LA OBSESIÓN DEL JUEZ ESPAÑOL Baltasar Garzón por castigar penalmente, sin consideraciones espaciales o temporales, a quienes cometan crímenes de lesa humanidad, lo ha llevado a internarse en los abismos de la crueldad humana.

Para el juez Garzón no hay razón ni justificación alguna, con argumentos de derecha o de izquierda, que expliquen ni mucho menos justifiquen ese comportamiento criminal. Todos son igualmente despreciables y merecedores, y más si no se pierde de vista la condición de las víctimas arrasadas en el camino. Son precisamente las víctimas, en este caso de la dictadura argentina, las protagonistas y quienes le permitieron documentar a Garzón, con sus testimonios, su último libro El alma de los verdugos. Se sumerge en las entrañas de las máquinas de terror y de muerte en que se pueden convertir los seres humanos cuando actúan poseídos por demenciales cruzadas mesiánicas. “Morirán cuantos sean necesarios”, dijo el general Videla cuando asumió la tarea de no dejar ni una huella de los movimientos de izquierda posperonista en la Argentina de los años 70.

Similar obsesión fue la que guió, con toda la fuerza del horror, a los paramilitares que emprendieron “la limpieza” guerrillera en Colombia en los años 80 y 90; la misma que poseyó a otros monstruos de la guerra, como la guerrillera Karina, quien durante años sembró el terror entre los pobladores del oriente de Caldas y en Antioquia, hasta cuando se entregó a las autoridades como una fiera acorralada. Todos, desde los torturados argentinos hasta nuestros asesinos criollos, terminan no sólo supuestamente arrepentidos sino, como pobres angelitos inofensivos, capaces de soltar unas lágrimas públicas, de repente transformados en cínicos personajes dispuestos a despertar sentimientos de ternura alimentados por afectos filiales recién registrados.

Contrasta la posición radical del juez Garzón comprometido con el principio de Justicia Penal Universal con la de dirigentes locales, como Juan Manuel Santos, engolosinado con el estímulo a desertores e informantes, tan efectiva en lo inmediato como perversa en el futuro, cuando se trate de restaurar la convivencia civilizada y no la matonería de ahora. En su afán inmediatista (y mediático), se ha propuesto, torciéndole el pescuezo a la ya dudosa Ley de Justicia y Paz, minimizarle las penas a una persona tan sanguinaria como Karina o a un alias Rojas, quien por poco termina premiado por el asesinato a mansalva de un ser humano. En su obsesión y ambición, Santos no duda en lanzarle al país terribles mensajes de impunidad y de maquiavelismo barato, aun a costa de desorientar a sus conciudadanos con antivalores de insospechadas consecuencias sociales.
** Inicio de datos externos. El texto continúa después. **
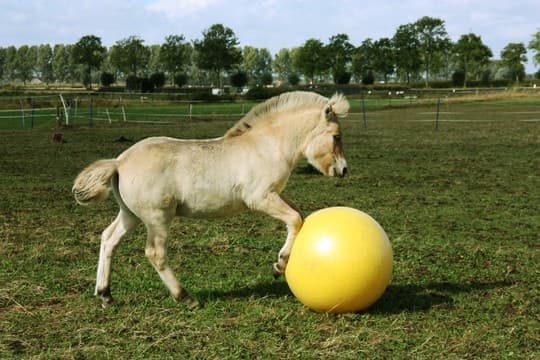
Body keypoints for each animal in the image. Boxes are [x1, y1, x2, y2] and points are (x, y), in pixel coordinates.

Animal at [73, 90, 350, 310]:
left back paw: (105, 295)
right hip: (157, 217)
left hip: (130, 215)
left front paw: (278, 264)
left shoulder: (274, 194)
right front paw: (280, 264)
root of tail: (120, 162)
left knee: (109, 239)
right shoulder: (260, 198)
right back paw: (186, 297)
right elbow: (295, 219)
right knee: (155, 253)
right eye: (336, 136)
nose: (343, 170)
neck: (266, 145)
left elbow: (299, 214)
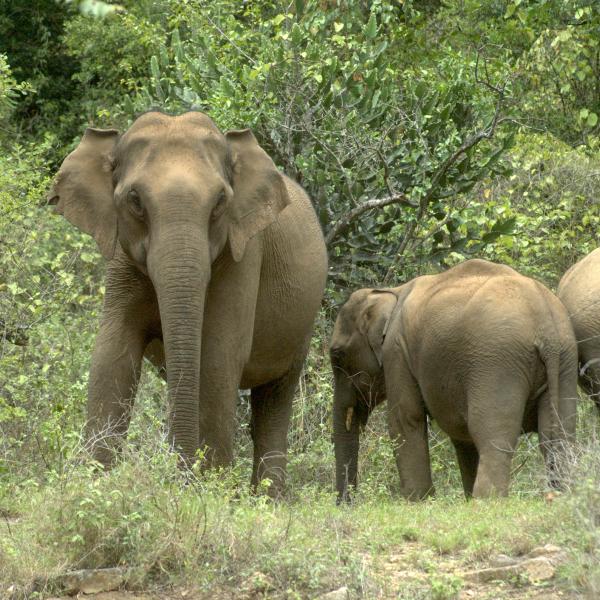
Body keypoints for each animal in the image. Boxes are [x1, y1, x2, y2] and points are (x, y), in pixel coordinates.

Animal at [47, 112, 328, 492]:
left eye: (220, 201)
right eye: (135, 200)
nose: (180, 475)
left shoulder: (243, 255)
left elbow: (218, 355)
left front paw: (208, 489)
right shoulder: (121, 259)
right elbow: (113, 352)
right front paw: (94, 485)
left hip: (303, 324)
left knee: (275, 398)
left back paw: (269, 498)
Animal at [330, 260, 580, 500]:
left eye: (337, 355)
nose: (347, 503)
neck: (392, 292)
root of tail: (546, 325)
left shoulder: (397, 351)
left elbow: (405, 420)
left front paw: (418, 501)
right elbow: (460, 435)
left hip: (497, 363)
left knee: (493, 435)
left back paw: (486, 501)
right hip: (565, 360)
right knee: (557, 437)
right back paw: (561, 495)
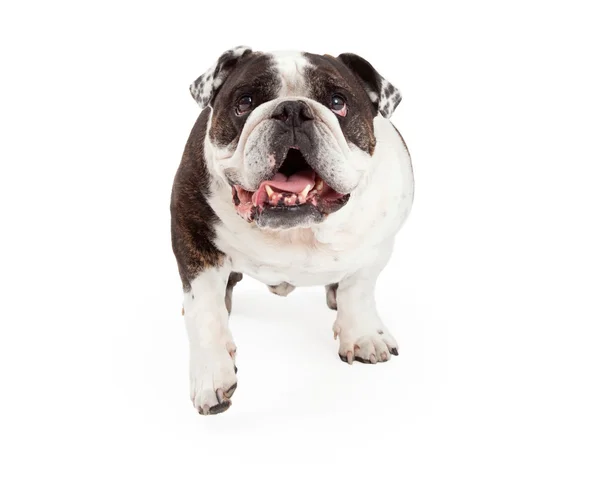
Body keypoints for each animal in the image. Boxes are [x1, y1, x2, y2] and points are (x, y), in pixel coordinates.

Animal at [169, 47, 412, 416]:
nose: (293, 110)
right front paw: (212, 375)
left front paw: (363, 335)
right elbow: (205, 312)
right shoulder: (193, 236)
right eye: (245, 102)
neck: (298, 229)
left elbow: (358, 288)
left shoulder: (378, 244)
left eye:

El perdón no puede ni plantearse sin el previo esclarecimiento de la verdad. Los muertos son tozudos, sobre todo cuando quedan sin sepultura ni duelo, sin la verdad de su destino final. A unos les queda la amargura; a otros, una soberbia quebrada por el temor a una justicia tardía; a muchos más, la vergüenza por una cobardía rayana en la complicidad, dice el juez Garzón. Una realidad que tiene sin cuidado al ministro Santos y que puede transformarse en el triunfo de los verdugos por cuenta del carrusel de recompensas que lo desvela tanto como su foto con sonrisa de satisfacción en las portadas de las revistas.